Reference no: EM133514681
Homework: Preliminary Care Coordination Plan
Course Competencies
By successfully completing this homework, you will demonstrate your proficiency in the following course competencies:
I. Competency I: Adapt care based on patient-centered and person-focused factors.
1. Analyze a health concern and the associated best practices for health improvement.
II. Competency II: Collaborate with patients and family to achieve desired outcomes.
1. Describe specific goals that should be established to address a selected health care problem.
III. Competency III: Create a satisfying patient experience.
1. Identify available community resources for a safe and effective continuum of care.
IV. Competency IV: Apply professional, scholarly communication strategies to lead patient-centered care.
1. Organize content so ideas flow logically with smooth transitions; contains few errors in grammar/punctuation, word choice, and spelling.
Instruction
Develop a 3 to 4 pages preliminary care coordination plan for a selected health care problem. Include physical, psychosocial, and cultural considerations for this health care problem. Identify and list available community resources for a safe and effective continuum of care.
Introduction
The first step in any effective project is planning. This homework provides an opportunity for you to strengthen your understanding of how to plan and negotiate the coordination of care for a particular health care problem. Include physical, psychosocial, and cultural considerations for this health care problem. Identify and list available community resources for a safe and effective continuum of care.
Preparation
As you begin to prepare this homework, you are encouraged to complete the Care Coordination Planning activity. Completion of this will provide useful practice, particularly for those of you who do not have care coordination experience in community settings. The information gained from completing this activity will help you succeed with the homework. Completing formatives is also a way to demonstrate engagement.
Scenario
Imagine that you are a staff nurse in a community care center. Your facility has always had a dedicated case management staff that coordinated the patient plan of care, but recently, there were budget cuts and the case management staff has been relocated to the inpatient setting. Care coordination is essential to the success of effectively managing patients in the community setting, so you have been asked by your nurse manager to take on the role of care coordination.
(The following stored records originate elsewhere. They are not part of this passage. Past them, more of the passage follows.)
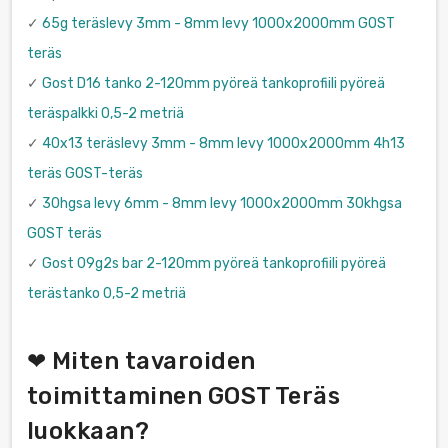
✓
65g teräslevy 3mm - 8mm levy 1000x2000mm GOST
teräs
✓
Gost D16 tanko 2-120mm pyöreä tankoprofiili pyöreä
teräspalkki 0,5-2 metriä
✓
40x13 teräslevy 3mm - 8mm levy 1000x2000mm 4h13
teräs GOST-teräs
✓
30hgsa levy 6mm - 8mm levy 1000x2000mm 30khgsa
GOST teräs
✓
Gost 09g2s bar 2-120mm pyöreä tankoprofiili pyöreä
terästanko 0,5-2 metriä
❤ Miten tavaroiden
toimittaminen GOST Teräs
luokkaan?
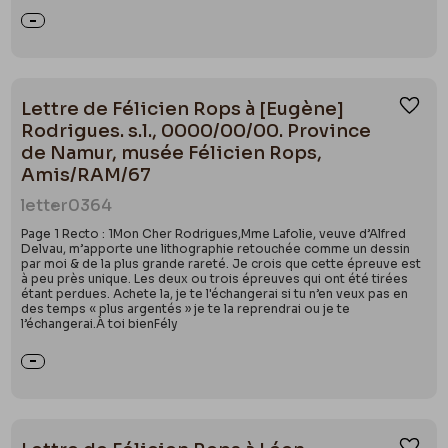
Rops à Alfred Delvau, [novembre 1862], 13 Rue
Neuve Namur,
www.ropslettres.com
, n° d’éd.
0797
)
ou encore la dédicace à Charlotte de son premier
roman
Les Amours buissonnières
(paru chez E.
Lettre de Félicien Rops à [Eugène]
Ajou
Dentu à Paris, imprimé chez la Veuve Parent,
Rodrigues. s.l., 0000/00/00. Province
Bruxelles, 1863).
de Namur, musée Félicien Rops,
Amis/RAM/67
Alfred Delvau va servir de guide à Félicien Rops
letter
0364
dans le Paris cosmopolite des années 1860. Les liens
Page 1 Recto : 1Mon Cher Rodrigues,Mme Lafolie, veuve d’Alfred
tissés entre les deux hommes vont se manifester
Delvau, m’apporte une lithographie retouchée comme un dessin
par les illustrations de plusieurs ouvrages érotiques
par moi & de la plus grande rareté. Je crois que cette épreuve est
à peu près unique. Les deux ou trois épreuves qui ont été tirées
comme
Histoire anecdotique des cafés et cabarets de
étant perdues. Achete la, je te l'échangerai si tu n’en veux pas en
des temps « plus argentés » je te la reprendrai ou je te
Paris
(éditeur E. Dentu, 1862),
Les
Cythères
l’échangerai.À toi bienFély
parisiennes. Histoire anecdotique des bals de
Paris
(éditeur E. Dentu, 1864), ou encore de
Le
Grand et le Petit Trottoir
(1866), qui lui apporteront
quelques succès. Delvau est aussi celui qui
introduit Rops en 1863 à Poulet-Malassis. Il compte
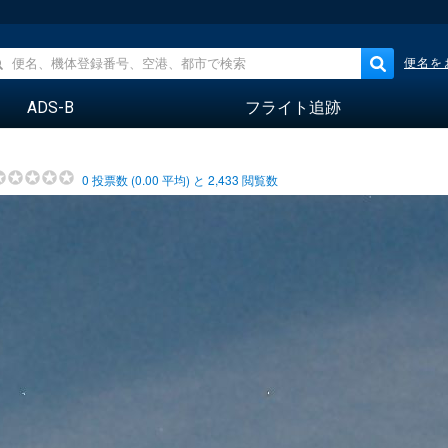
便名を
ADS-B
フライト追跡
0
投票数 (
0.00
平均) と
2,433
閲覧数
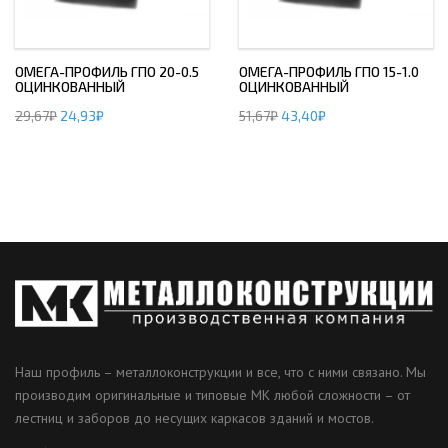
ОМЕГА-ПРОФИЛЬ ГПО 20-0.5
ОМЕГА-ПРОФИЛЬ ГПО 15-1.0
ОЦИНКОВАННЫЙ
ОЦИНКОВАННЫЙ
29,67
₽
24,93
₽
51,67
₽
43,40
₽
Наш профиль – металлоконструкции и все, что с ними связано. Мы
производим оригинальные и типовые МК любой сложности – от
лестниц и заборов до несущих каркасов зданий и мостов.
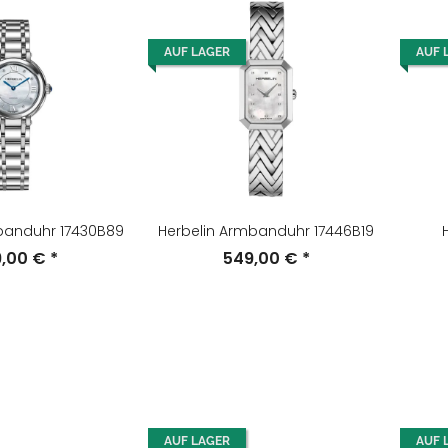
AUF LAGER
AUF 
banduhr 17430B89
Herbelin Armbanduhr 17446B19
9,00 €
*
549,00 €
*
AUF LAGER
AUF 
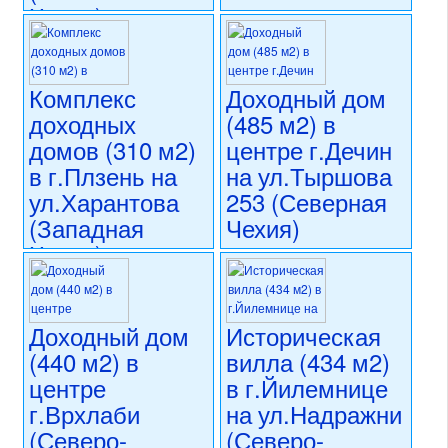
Чехия)
кветна
(Северная
12 900 000 CZK
Моравия)
регион:Восточная Чехия
раздел: объекты для
Комплекс
Доходный дом
13 900 000 CZK
коммерческого использования
доходных
(485 м2) в
регион:Северная Моравия
состояние: стандарт
раздел: объекты для
домов (310 м2)
центре г.Дечин
номер объекта:
20645
коммерческого использования
в г.Плзень на
на ул.Тыршова
состояние: стандарт
ул.Харантова
253 (Северная
номер объекта:
20643
(Западная
Чехия)
Чехия)
17 500 000 CZK
регион:Северная Чехия
17 500 000 CZK
раздел: объекты для
регион:Западная Чехия
коммерческого использования
раздел: объекты для
Доходный дом
Историческая
состояние: стандарт
коммерческого использования
(440 м2) в
вилла (434 м2)
номер объекта:
20617
состояние: стандарт
центре
в г.Йилемнице
номер объекта:
20618
г.Врхлаби
на ул.Надражни
(Северо-
(Северо-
You are a bit unsure of the process, but you know you will do a good job because, as a nurse, you are familiar with difficult tasks. As you take on this expanded role, you will need to plan effectively in addressing the specific health concerns of community residents.
To prepare for this homework, you may wish to:
I. Review the homework instructions and scoring guide to ensure that you understand the work you will be asked to complete.
II. Allow plenty of time to plan your chosen health care concern.
Task: Develop the Preliminary Care Coordination Plan
Complete the following:
I. Identify a health concern as the focus of your care coordination plan. In your plan, please include physical, psychosocial, and cultural needs. Possible health concerns may include, but are not limited to:
1. Stroke.
2. Heart disease (high blood pressure, stroke, or heart failure).
3. Home safety.
4. Pulmonary disease (COPD or fibrotic lung disease).
5. Orthopedic concerns (hip replacement or knee replacement).
6. Cognitive impairment (Alzheimer's disease or dementia).
7. Pain management.
8. Mental health.
9. Trauma.
II. Identify available community resources for a safe and effective continuum of care.
III. Analyze your selected health concern and the associated best practices for health improvement.
1. Cite supporting evidence for best practices.
2. Consider underlying assumptions and points of uncertainty in your analysis.
IV. Describe specific goals that should be established to address the health care problem.
V. Identify available community resources for a safe and effective continuum of care.